Eigentümer müssen vorsorgen
Gebäude- und Grundstückseigentümer sind verpflichtet, selbst Vorsorge gegen Rückstau und Überflutung zu treffen. Das bedeutet zweierlei:
Rückstauebene objektbezogen prüfen
Bevor die unterschiedlichen Verfahren der Rückstausicherung betrachtet werden, muss im Einzelfall vor Ort festgestellt werden, ob und falls ja, in welchem Teil des Entwässerungssystems eine Rückstaugefahr besteht. Hat die Straße, in der der weiterführende Kanal liegt, ein Längsgefälle oder liegen Gebäudeteile und Regenspeicher unterhalb des Straßenniveaus, ist besondere Aufmerksamkeit gefordert. Anschauliche Darstellungen dazu enthält der „Ratgeber Überflutungs- und Rückstauschutz“ (3).

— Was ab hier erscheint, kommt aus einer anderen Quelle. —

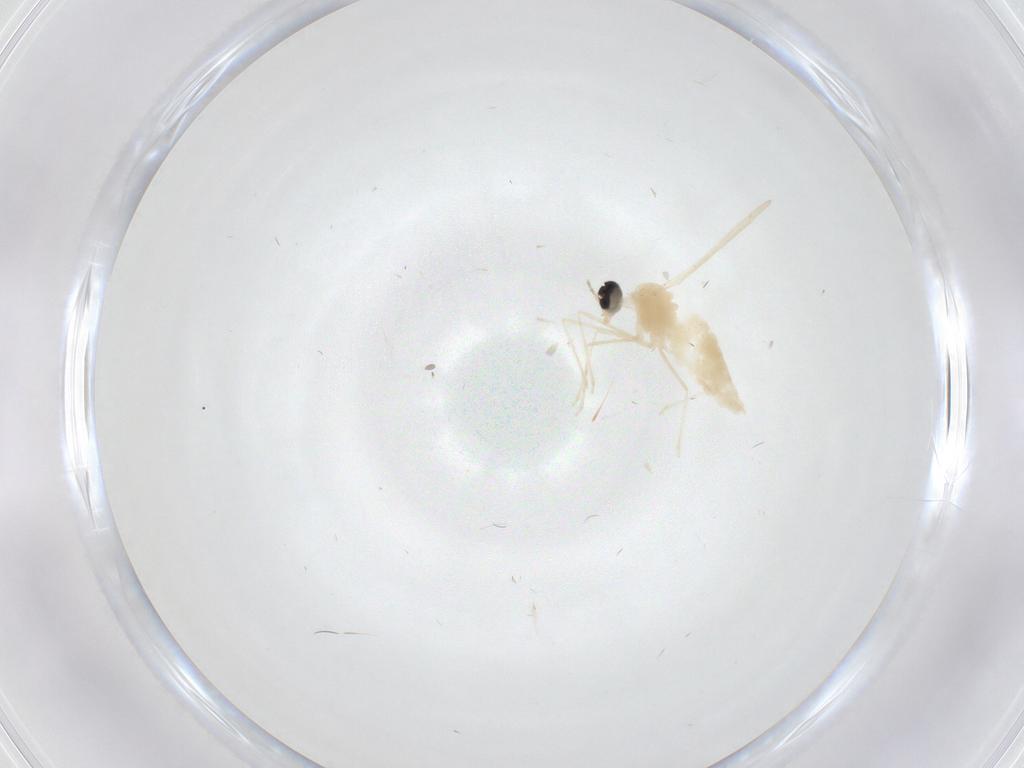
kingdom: Animalia
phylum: Arthropoda
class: Insecta
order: Diptera
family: Cecidomyiidae
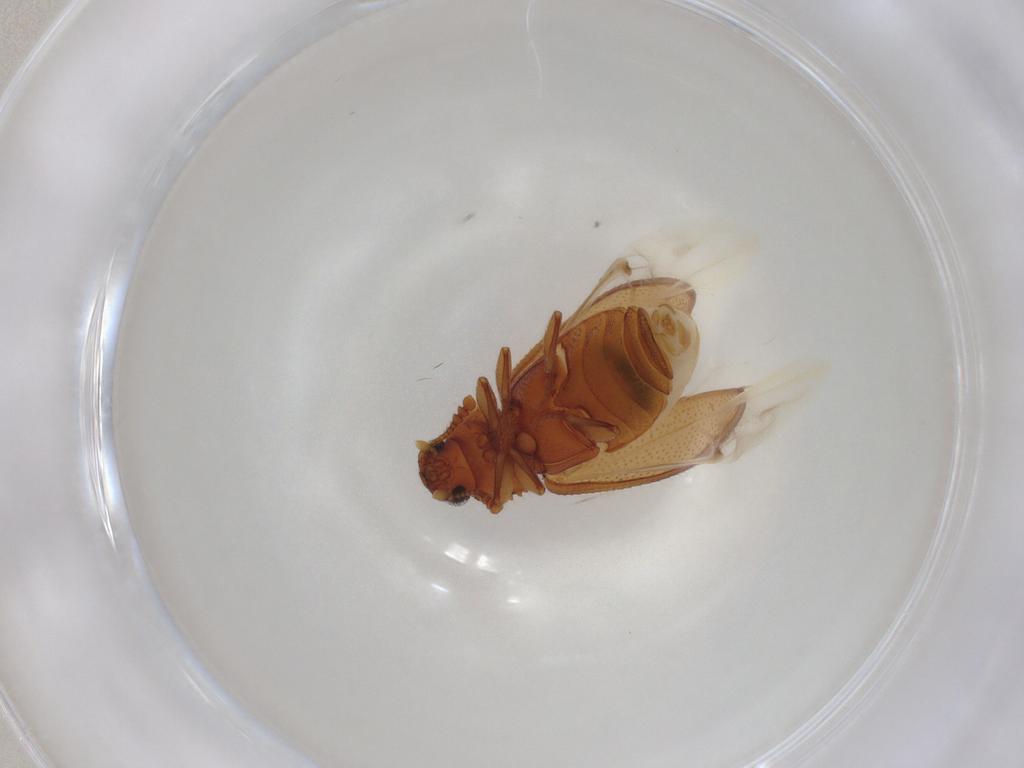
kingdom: Animalia
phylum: Arthropoda
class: Insecta
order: Coleoptera
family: Tenebrionidae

Die maßgebende Rückstauebene wird von den Betreibern der öffentlichen Abwasseranlagen in den Entwässerungssatzungen festgelegt. Ansonsten gilt laut DIN 1989-100 die Straßenoberkante über der Anschlussstelle des Grundstücks bzw. die Bordsteinkante als Rückstauebene.
Technische Option wählen
Der wirksamste Schutz gegen Rückstau ist, wenn Ablaufstellen im Entwässerungssystem unterhalb der Rückstauebene generell vermieden werden. Dann ist keine zusätzliche Maßnahme erforderlich. Ist dies nicht möglich, sind für die gefährdeten Teile eines Gebäudes Schutzmaßnahmen nötig, die in zwei Gruppen unterteilt werden:
Beide Systeme arbeiten automatisch, sobald die Rückstausituation eintritt. Diese Grundvoraussetzung muss jede Rückstausicherung erfüllen. Manuell betriebene Systeme sind nicht zulässig. DIN 1986-100 (4) gibt vor, in welchem Anwendungsfall welche der Schutzmaßnahmen verwendet werden muss. Hebeanlagen sind im Vergleich zu Rückstauverschlüssen sicherer, jedoch auch teurer, sowie aufwändiger bei Bau, Betrieb und Wartung. Ist laut DIN-Norm nur ein Rückstauverschluss gefordert, darf dieser immer durch die hochwertigere Hebeanlage ersetzt werden.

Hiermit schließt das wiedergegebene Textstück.